Crystals at hand, the MIT researchers collected and analyzed the resulting crystallographic data to come up with the structure. The analysis revealed that PHA synthase is made up of two identical subunits, which form what is known as a dimer. Each of them has an active site in which the polymerization occurs—this debunked an earlier proposal that the active site is located at the dimer interface.

 

Also key in this analysis is that the enzyme has two openings—one, where the starting materials enter, and another that allows the growing polymer chain to exit.

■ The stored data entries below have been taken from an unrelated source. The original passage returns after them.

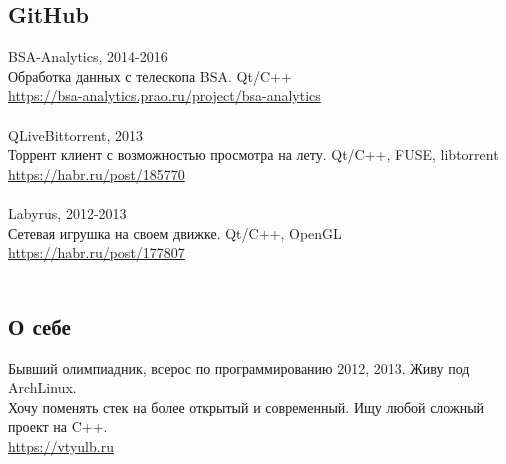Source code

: \documentclass[a4paper, 12pt]{article}
\begin{document}
{    \subsection*{GitHub} {    
        BSA-Analytics, 2014-2016 \\
        Обработка данных с телескопа BSA. Qt/C++ \\
        \href{https://bsa-analytics.prao.ru/project/bsa-analytics}{https://bsa-analytics.prao.ru/project/bsa-analytics} \\ \\
        QLiveBittorrent, 2013 \\
        Торрент клиент с  возможностью просмотра на лету. Qt/C++, FUSE, libtorrent \\
        \href{https://habr.ru/post/185770}{https://habr.ru/post/185770}\\ \\
        Labyrus, 2012-2013 \\
        Сетевая игрушка на своем движке. Qt/C++, OpenGL \\
        \href{https://habr.ru/post/177807}{https://habr.ru/post/177807}\\ \\
    }
    
    \subsection*{О себе} {
        Бывший олимпиадник, всерос по программированию 2012, 2013. Живу под ArchLinux. \\
        Хочу поменять стек на более открытый и современный. Ищу любой сложный проект на C++. \\
        \href{https://vtyulb.ru}{https://vtyulb.ru} \\
    }
}
\end{document}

Says Stubbe, “The coenzyme A part of the substrate has to come back out because you have to put in another monomer…there are a lot of gymnastics that are going on, which I think makes it fascinating.”

 

The next step, according to Drennan, is to try to solve structures of the enzyme while it is bound to substrates and products, which ought to result in more information critical to understanding how it works. “This is the beginning of a new era of studying these systems where we now have this framework, and with every experiment we do, we’re going to be learning more.”

 

While the structural information that resulted from this work will have little impact on the cost of producing PHA polymers, the researchers see potential for the production of new and improved materials with unique properties.